Marie-France Le Heuzey : Je pense que les réseaux sociaux ont un effet d'entrainement catastrophique concernant ce phénomène, qui, même sans cela, est "contagieux". Dans mon service, lorsqu'un adolescent commence à s'automutiler, il y a en général au moins 4 ou 5 qui suivent le mouvement. Nous venons par exemple de séparer deux adolescentes devenues amies, car lorsque l'une commençait à se scarifier, l'autre suivait, un peu comme dans un effet miroir.

 

Les réseaux sociaux amplifient cet effet d'entrainement initial. Je reçois par exemple de plus en plus d'adolescents qui s'automutilent sans avoir le profil de personne psychologiquement déséquilibrée. lls suivent simplement une mode venue jusqu'à à eux par l'intermédiaire des réseaux sociaux.

 

Pourquoi l'automutilation est-elle un phénomène propice à créer des communautés sur le Web ?

Baptiste Brossard :  L'automutilation un acte perçu comme vraiment efficace pour gérer les angoisses et les émotions négatives. Pour les jeunes concernés, c'est le seul remède temporaire qu'ils trouvent et souvent ils ne savent pas quoi faire d'autre. Il n'est donc pas étonnant qu'une pratique stigmatisée socialement et qui renvoie à de telles réflexions sur soi-même produise l'envie d'en discuter avec des personnes autres que celles fréquentées tous les jours (famille, amis, profs et/ou collègues, etc.)

 

Que peut-on attendre des plates-formes de réseaux sociaux en la matière ? Doivent-elles censurer ou signaler les publications qui mettent en avant ses comportements ?

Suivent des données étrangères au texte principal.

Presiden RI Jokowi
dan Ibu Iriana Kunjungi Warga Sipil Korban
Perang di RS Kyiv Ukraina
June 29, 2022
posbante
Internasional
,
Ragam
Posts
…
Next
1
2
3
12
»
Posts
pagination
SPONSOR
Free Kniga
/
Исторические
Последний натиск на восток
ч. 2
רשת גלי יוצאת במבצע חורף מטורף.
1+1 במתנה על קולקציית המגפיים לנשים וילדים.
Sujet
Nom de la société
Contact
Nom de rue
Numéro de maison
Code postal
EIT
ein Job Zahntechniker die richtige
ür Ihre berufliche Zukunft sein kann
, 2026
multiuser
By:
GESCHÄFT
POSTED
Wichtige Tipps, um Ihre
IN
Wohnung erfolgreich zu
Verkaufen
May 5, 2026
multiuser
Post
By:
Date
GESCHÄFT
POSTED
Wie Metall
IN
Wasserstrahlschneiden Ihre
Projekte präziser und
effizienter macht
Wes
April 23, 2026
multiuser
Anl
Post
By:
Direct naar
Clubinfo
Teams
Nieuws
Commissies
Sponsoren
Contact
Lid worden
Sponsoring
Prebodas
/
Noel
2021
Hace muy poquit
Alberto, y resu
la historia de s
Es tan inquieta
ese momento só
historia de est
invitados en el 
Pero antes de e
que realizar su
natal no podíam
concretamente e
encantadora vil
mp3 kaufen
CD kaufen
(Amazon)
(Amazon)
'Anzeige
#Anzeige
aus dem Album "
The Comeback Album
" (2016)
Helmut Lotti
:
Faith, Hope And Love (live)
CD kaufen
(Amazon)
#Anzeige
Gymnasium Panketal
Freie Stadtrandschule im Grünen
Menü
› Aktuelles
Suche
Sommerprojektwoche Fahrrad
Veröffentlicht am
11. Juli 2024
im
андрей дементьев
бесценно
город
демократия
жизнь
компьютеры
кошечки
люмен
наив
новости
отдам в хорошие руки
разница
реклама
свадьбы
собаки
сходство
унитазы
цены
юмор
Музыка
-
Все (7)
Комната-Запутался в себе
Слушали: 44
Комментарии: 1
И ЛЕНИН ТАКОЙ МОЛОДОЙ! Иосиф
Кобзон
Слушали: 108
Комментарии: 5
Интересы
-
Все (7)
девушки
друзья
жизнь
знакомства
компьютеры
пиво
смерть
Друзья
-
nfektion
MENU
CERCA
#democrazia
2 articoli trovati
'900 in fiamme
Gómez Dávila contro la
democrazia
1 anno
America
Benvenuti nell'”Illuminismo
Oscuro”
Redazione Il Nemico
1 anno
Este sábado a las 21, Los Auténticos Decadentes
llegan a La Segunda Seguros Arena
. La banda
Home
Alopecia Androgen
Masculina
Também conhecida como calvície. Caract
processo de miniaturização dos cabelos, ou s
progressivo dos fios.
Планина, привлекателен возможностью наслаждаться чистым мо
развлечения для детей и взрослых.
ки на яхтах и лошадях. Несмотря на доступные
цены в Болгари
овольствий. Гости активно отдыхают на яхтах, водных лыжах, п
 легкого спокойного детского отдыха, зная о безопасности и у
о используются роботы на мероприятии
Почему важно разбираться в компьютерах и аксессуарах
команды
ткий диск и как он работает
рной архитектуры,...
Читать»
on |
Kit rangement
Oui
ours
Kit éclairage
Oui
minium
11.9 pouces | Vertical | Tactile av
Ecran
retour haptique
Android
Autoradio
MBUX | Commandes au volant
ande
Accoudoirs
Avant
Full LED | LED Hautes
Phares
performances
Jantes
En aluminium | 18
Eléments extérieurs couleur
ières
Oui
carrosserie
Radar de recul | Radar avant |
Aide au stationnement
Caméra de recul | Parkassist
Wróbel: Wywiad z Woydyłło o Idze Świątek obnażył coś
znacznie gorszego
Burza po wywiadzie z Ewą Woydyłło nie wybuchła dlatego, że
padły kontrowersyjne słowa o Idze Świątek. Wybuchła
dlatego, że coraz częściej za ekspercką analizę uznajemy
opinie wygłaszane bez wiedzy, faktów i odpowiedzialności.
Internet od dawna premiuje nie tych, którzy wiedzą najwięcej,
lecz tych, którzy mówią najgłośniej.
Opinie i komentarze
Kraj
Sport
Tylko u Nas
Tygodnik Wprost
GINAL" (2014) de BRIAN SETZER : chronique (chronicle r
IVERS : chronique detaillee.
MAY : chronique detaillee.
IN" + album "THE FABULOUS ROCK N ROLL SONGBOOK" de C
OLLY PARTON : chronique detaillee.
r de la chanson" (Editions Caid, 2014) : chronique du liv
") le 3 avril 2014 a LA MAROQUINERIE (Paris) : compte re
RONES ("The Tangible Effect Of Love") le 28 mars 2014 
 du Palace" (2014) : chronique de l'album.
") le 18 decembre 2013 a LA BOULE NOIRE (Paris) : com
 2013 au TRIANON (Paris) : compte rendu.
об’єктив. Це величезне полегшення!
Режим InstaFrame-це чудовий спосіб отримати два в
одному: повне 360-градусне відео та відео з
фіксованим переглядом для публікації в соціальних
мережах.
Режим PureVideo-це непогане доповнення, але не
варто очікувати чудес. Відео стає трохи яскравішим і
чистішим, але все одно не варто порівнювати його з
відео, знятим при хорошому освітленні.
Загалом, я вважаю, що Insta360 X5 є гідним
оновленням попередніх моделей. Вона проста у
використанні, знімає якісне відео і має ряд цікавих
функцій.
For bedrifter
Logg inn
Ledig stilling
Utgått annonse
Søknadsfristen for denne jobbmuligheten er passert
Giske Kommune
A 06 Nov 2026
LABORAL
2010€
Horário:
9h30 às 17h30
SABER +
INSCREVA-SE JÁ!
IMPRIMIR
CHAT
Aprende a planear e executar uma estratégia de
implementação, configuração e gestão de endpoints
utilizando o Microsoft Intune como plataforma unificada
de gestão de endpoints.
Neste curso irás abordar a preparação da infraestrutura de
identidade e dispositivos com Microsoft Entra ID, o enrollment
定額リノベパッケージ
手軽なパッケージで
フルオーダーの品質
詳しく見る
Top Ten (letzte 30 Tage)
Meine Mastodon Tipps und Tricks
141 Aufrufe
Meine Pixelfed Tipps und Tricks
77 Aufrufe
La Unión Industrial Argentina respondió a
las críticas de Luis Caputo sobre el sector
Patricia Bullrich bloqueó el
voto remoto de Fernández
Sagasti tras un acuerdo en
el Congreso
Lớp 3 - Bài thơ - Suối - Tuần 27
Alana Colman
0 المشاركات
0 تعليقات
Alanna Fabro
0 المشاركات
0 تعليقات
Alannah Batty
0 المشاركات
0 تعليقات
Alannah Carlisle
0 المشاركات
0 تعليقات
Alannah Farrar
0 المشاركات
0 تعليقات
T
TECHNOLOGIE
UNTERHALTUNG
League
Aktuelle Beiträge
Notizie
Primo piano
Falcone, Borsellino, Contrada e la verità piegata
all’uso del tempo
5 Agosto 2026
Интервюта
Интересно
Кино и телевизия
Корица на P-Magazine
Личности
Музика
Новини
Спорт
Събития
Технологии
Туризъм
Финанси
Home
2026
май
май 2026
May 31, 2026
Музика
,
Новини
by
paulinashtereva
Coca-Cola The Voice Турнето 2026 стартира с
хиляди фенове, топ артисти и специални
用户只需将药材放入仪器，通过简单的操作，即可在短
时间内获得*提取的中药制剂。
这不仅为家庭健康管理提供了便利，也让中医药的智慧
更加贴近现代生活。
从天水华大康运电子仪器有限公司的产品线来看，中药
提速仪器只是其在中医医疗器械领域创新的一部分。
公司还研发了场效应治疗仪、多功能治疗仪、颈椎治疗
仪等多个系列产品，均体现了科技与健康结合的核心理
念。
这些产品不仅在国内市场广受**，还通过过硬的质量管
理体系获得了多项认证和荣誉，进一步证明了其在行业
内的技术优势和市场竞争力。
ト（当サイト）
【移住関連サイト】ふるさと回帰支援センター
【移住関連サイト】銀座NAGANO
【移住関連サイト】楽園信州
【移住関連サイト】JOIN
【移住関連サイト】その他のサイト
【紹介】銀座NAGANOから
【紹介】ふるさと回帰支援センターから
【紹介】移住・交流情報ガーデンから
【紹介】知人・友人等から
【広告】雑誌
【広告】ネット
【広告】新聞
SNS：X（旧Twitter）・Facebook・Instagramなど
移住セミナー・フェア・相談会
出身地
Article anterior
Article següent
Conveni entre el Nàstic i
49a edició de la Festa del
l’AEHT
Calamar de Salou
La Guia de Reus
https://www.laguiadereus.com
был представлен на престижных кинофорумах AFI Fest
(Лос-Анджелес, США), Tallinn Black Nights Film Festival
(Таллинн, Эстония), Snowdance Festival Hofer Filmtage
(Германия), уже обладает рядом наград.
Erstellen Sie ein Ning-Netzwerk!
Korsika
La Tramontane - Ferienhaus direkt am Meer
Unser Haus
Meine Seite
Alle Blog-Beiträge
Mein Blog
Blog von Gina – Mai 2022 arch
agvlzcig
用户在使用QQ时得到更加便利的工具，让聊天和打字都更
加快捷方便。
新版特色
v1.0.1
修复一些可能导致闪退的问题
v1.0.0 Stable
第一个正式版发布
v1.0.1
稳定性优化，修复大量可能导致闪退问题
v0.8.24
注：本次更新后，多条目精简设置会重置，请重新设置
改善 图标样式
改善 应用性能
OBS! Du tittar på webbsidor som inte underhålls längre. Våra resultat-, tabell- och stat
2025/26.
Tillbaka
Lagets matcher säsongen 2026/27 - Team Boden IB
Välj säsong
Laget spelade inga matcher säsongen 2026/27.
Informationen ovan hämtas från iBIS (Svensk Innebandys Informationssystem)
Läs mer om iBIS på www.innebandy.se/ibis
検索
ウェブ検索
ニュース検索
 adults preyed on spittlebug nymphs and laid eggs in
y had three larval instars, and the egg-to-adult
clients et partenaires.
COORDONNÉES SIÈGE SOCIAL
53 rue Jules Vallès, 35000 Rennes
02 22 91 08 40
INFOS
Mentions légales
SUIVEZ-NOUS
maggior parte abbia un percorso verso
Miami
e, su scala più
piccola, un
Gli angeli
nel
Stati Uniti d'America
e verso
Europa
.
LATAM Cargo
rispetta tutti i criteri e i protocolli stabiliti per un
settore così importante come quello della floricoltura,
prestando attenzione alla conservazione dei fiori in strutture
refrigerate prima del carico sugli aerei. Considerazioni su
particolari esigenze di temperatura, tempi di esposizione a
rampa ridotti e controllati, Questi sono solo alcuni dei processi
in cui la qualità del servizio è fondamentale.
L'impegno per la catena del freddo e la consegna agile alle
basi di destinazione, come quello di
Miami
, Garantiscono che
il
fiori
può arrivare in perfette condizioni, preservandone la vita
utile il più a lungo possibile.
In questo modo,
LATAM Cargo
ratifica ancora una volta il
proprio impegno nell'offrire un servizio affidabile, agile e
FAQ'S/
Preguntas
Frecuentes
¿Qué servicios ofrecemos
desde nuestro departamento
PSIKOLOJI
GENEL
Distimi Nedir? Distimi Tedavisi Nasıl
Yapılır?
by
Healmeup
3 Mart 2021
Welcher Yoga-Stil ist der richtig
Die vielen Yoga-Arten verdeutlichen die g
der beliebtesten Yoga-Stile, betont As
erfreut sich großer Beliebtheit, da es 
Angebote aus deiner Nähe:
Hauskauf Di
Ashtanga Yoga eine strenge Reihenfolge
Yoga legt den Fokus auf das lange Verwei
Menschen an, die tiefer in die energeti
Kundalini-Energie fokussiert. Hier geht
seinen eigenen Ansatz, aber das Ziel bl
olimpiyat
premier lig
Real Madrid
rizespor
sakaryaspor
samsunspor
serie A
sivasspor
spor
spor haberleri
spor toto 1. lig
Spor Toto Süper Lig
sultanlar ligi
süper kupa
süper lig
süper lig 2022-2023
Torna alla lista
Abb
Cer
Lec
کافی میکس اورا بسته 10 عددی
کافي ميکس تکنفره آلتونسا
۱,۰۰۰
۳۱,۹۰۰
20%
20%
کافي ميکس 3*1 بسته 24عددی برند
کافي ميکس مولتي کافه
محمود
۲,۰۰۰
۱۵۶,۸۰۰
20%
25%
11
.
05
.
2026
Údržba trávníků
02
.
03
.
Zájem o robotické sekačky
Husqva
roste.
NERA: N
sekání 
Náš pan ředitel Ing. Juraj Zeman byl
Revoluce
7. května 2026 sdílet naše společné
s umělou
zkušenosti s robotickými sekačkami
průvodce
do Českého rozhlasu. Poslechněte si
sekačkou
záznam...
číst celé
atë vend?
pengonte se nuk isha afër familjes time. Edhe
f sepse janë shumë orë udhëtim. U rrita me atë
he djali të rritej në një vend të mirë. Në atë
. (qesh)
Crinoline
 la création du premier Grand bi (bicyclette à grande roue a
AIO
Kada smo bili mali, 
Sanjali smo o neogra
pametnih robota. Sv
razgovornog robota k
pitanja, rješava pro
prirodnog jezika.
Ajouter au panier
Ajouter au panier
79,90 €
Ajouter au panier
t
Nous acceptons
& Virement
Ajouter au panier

Baptiste Brossard : : Il faut se demander l'effet que cela aurait. Censurer les photos permettrait d'éviter l'effet d’entrainement relatif, que j'ai évoqué plus haut. Mais ce serait vraiment s’attaquer à la conséquence et pas à la cause du problème, donc une solution très superficielle, et priver des centaines, voire des milliers d'internautes d'une de leurs seules possibilités d'expression.

Et il faut aussi savoir que les forums internet sur l’automutilation sont déjà régulés en interne. Sur certains tels que "blessure secrètes", par exemple, il y a des règles très strictes à respecter, on ne peut pas y écrire n'importe quoi.

Marie-France Le Heuzey : Il me parait impératif que des réseaux sociaux comme Instagram censurent ce genre de clichés, à cause de l'effet d'entrainement et de "mode" qu'ils génèrent.

Que faire pour soigner un adolescent qui s'auto-mutile ?

Marie-France Le Heuzey : il existe deux pistes de traitement.

 

La première est de stopper cette pratique en traitant la maladie qui la génère, comme la dépression, les crises d'angoisse, la boulimie, les trouples bipolaires, etc. L'automutilation n'est en effet en général qu'un symptôme derrière lequel se cache une maladie mentale.

 

La deuxième est de soigner l'automutilation comme on traite une addiction classique (alcool, drogue), car certains adolescents ne peuvent plus s'en passer. C'est en effet le seul moyen qu'ils ont trouvé pour stopper une crise d'angoisse très forte par exemple. Il faut donc les détourner de ce "remède" pour leur en proposer d'autres (médicaments contre l'anxiété, TCC).